Tralasciamo, per un secondo, che Mosè non conquistò un bel nulla, visto che morì prima di mettere piede nella Terra Promessa, e che fu Giosuè a guidare gli israeliti alla conquista della Palestina - qui, appunto, andava a parare l'edipeo incriminato. Potremmo dilungarci, poi, in dotte disquisizioni volte a dimostrare che il termine “Palestina” fu coniato dai greci, non dai romani, che le sue origini risalgono proprio al tempo di Mosè (la radice semitica “Peleset” appare per la prima volta nella stele di Medinet Habu, che commemora le gesta di Ramsete III contro i “popoli del mare”) e che la stessa radice si ritrova almeno 250 volte nella stessa Bibbia, che racconta di un certo popolo, i Filistei, che vivevano in una terra nota come Philistia, e poco o nulla hanno a che vedere con i moderni palestinesi tanto che secondo gli ultimi studi non parlavano neppure una lingua semita.
L'unica questione filologica che vale la pena di affrontare è un'altra: siamo sicuri che utilizzare il termine “Palestina” sia così sionisticamente scorretto? Palestinesi si definivano i pionieri dell'Yishuv, l'insieme di insediamenti ebraici che, a partire dal 1860, ha portato alla realizzazione del sogno sionista. Con il crollo dell'Impero Ottomano e la nascita del Mandato britannico di Palestina, l'espressione è diventata ancora più frequente tra gli abitanti ebrei della regione: basti pensare che il Jerusalem Post, fino agli anni Cinquanta si chiamava Palestine Post, nome che nulla toglieva allo storico quotidiano sionista - qui vicino riportiamo l'edizione del 15 maggio 1948, che annuncia la nascita di Israele, con tanto di discorso di David Ben Gurion.
Palestina, infine, era un termine particolarmente caro a Theodor Herzl, padre del sionismo moderno.
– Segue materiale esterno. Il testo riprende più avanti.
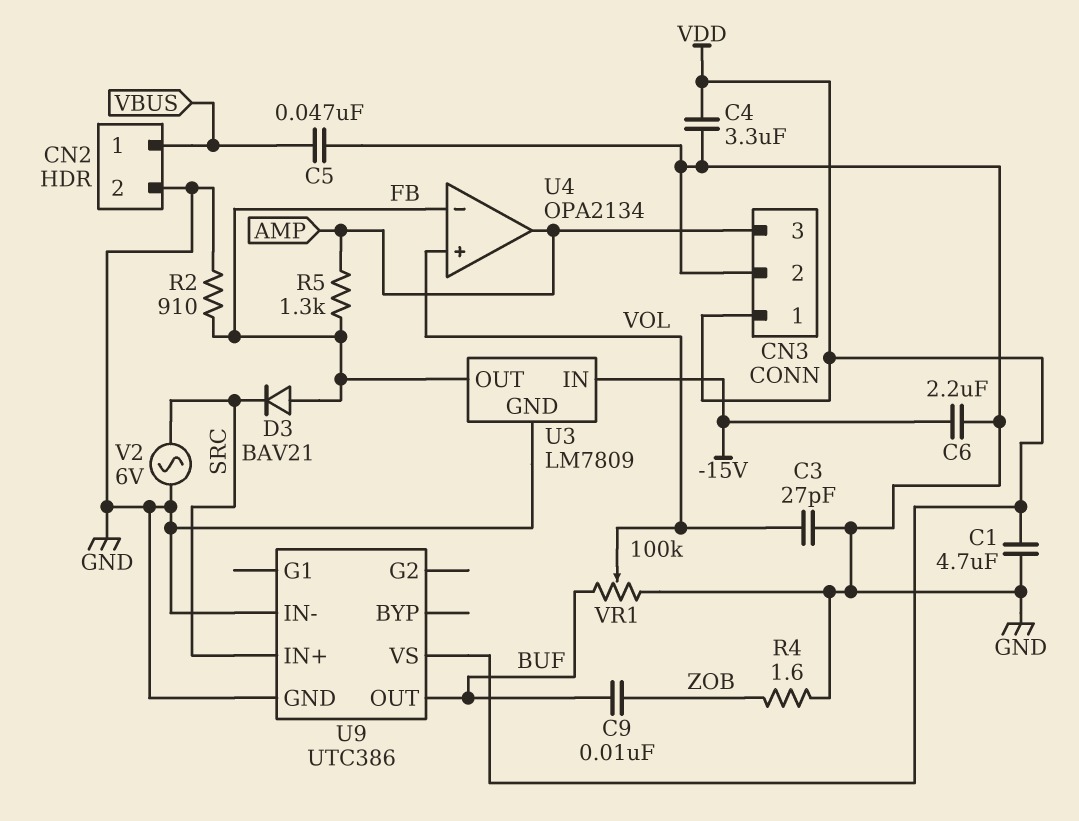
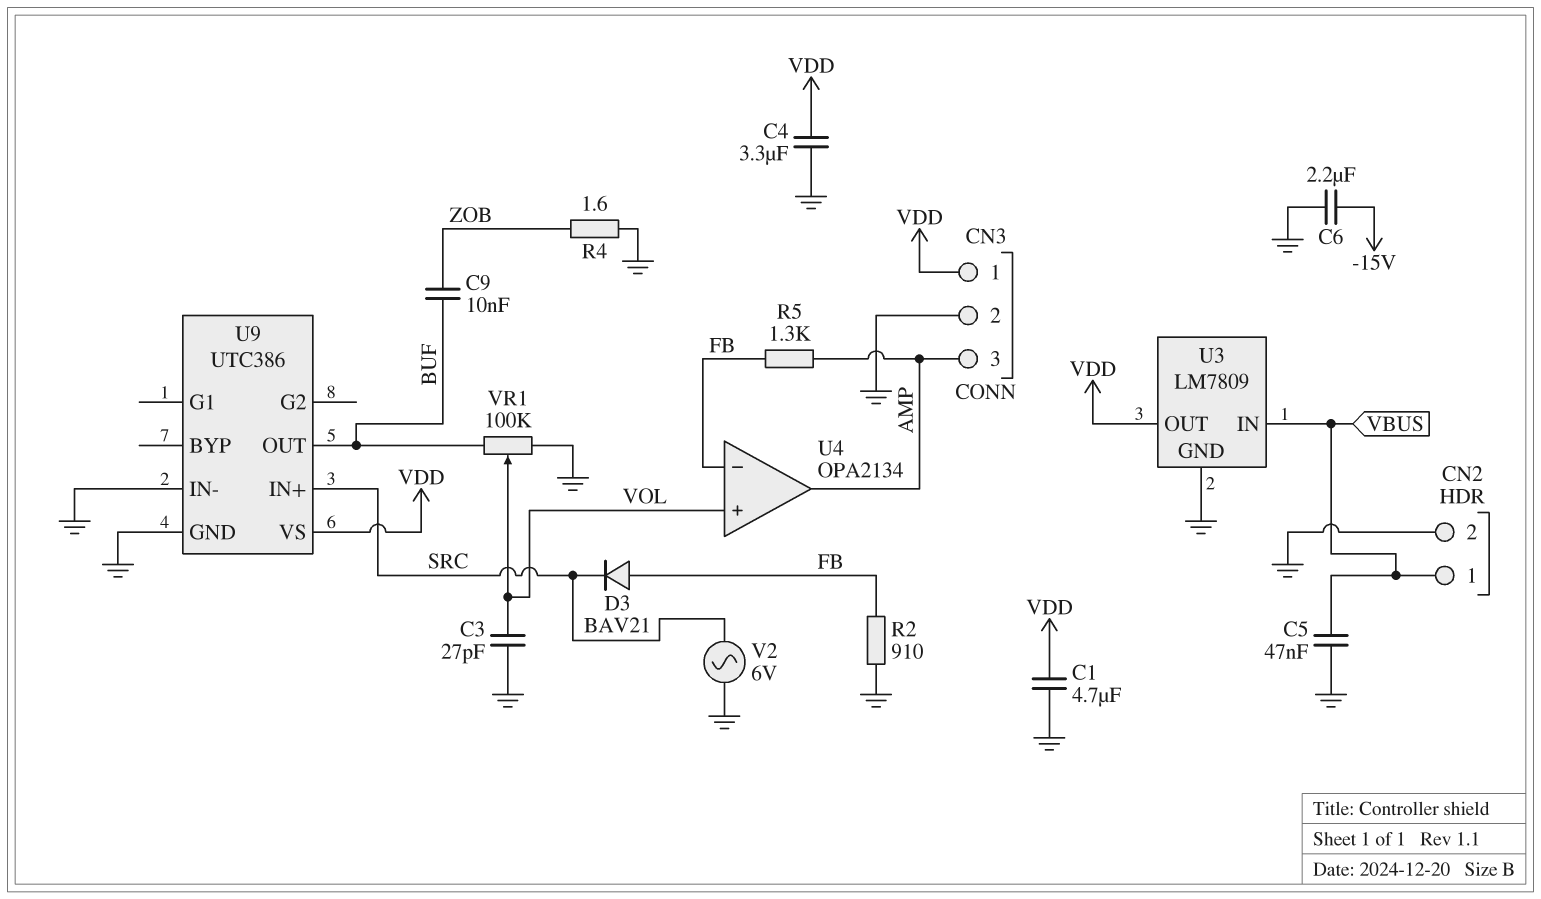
U3 pin IN: -15V -> VBUS
U3 pin OUT: FB -> VDD

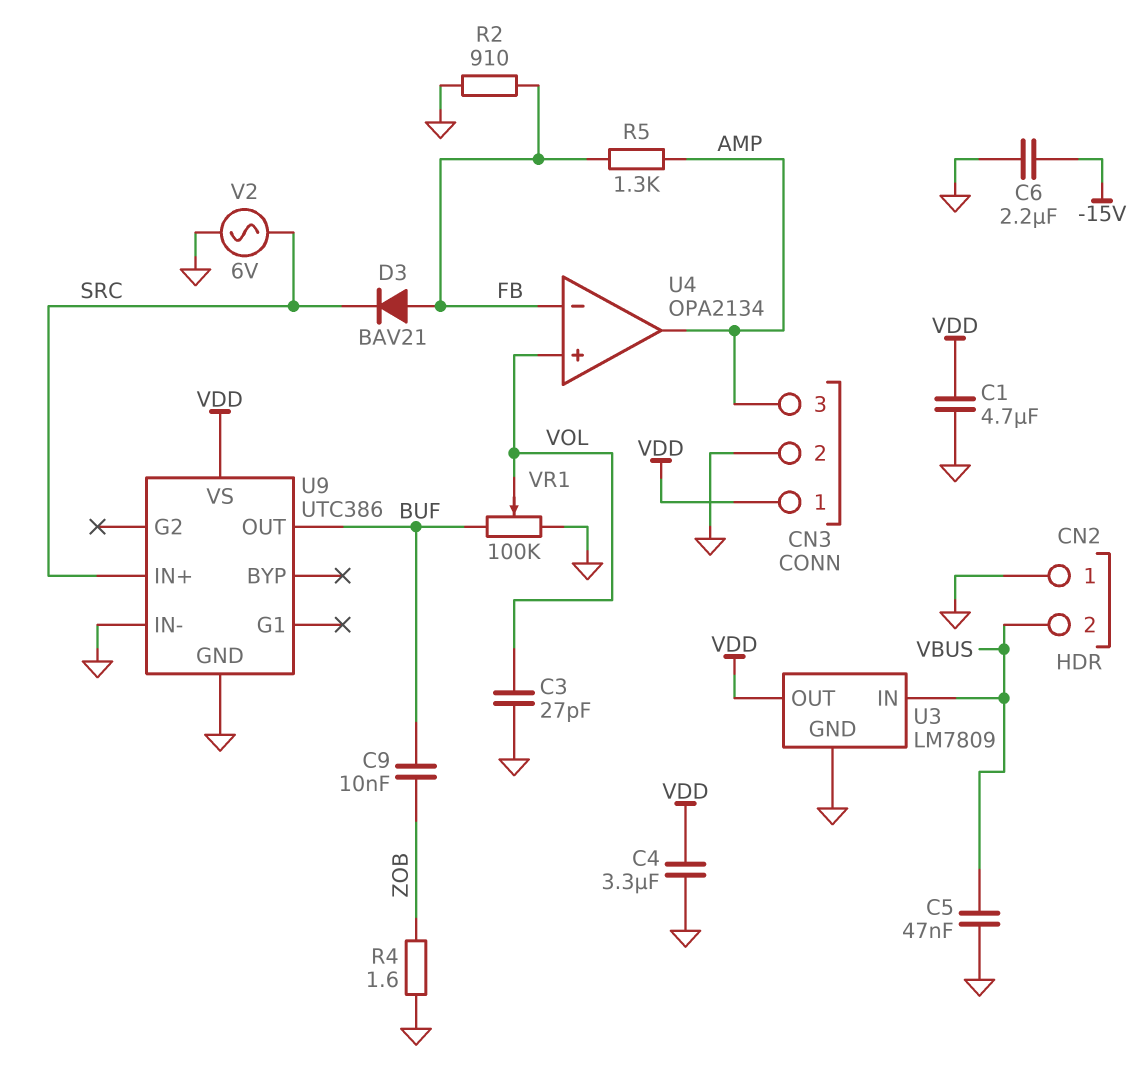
CN2 pin 1: VBUS -> GND
CN2 pin 2: GND -> VBUS

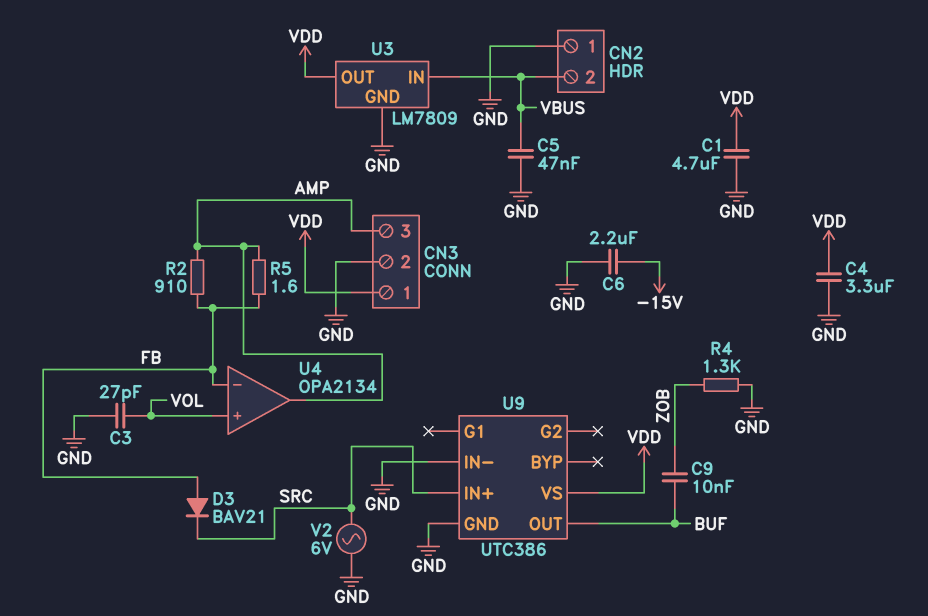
R2: 910 (FB, GND) -> 910 (AMP, FB)
R4: 1.6 (GND, ZOB) -> 1.3k (GND, ZOB)
R5: 1.3k (AMP, FB) -> 1.6 (AMP, FB)
VR1: 100k (BUF, GND, wiper VOL) -> none

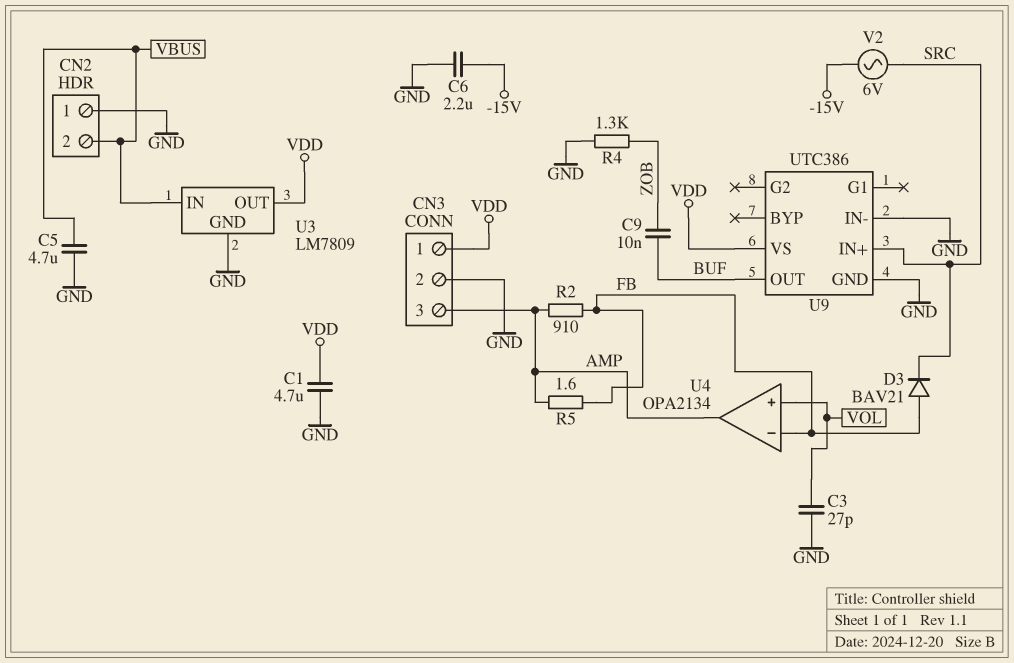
C4: 3.3uF (GND, VDD) -> none
C5: 47nF (GND, VBUS) -> 4.7uF (GND, VBUS)
V2: AC 6V (GND, SRC) -> AC 6V (-15V, SRC)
Quando, scosso dall’affaire Dreyfus, Herzl teorizzò la necessità di uno stato ebraico, in un primo momento contemplò l’ipotesi di costruire lo Judenstaat al di fuori della patria storica: «Dobbiamo preferire la Palestina o l’Argentina? La Società [ovvero il congresso sionista internazionale] deciderà in base al sentimento comune del popolo ebraico». Ma, dopo poco, Herzl concluse che per il popolo ebraico non c’era un altro luogo come la Palestina: «Va da sé che il popolo ebraico non ha altro sogno che la Palestina. Qualsiasi sia il destino che ci aspetta, la nostra attitudine verso la terra dei nostri padri non cambierà mai». E ancora: «Il sionismo pretende per il popolo ebraico una patria in Palestina che sia pubblicamente riconosciuta e legalmente definita».
Fa bene chi prende tanto sul serio il nome Palestina: «La Palestina è la nostra patria storica, che mai potremo dimenticare», insegnava Herzl, «e il nome stesso è una forza capace di generare una meravigliosa potenza d’attrazione per la nostra gente». Le parole di Herzl si rivelarono profetiche, e nel giro di pochi decenni il sogno di una patria ebraica in Palestina attrasse decine di migliaia di ebrei: era la cosiddetta “prima aliyah” (1882-1903), la prima ondata migratoria che pose le basi per il moderno Stato ebraico. Tuttora, chi ha cara la memoria dei pionieri dello Yishuv si guarda bene dall’eliminare dal proprio vocabolario la parola “Palestina”. A meno che non voglia dare lezioni di sionismo a Theodor Herzl.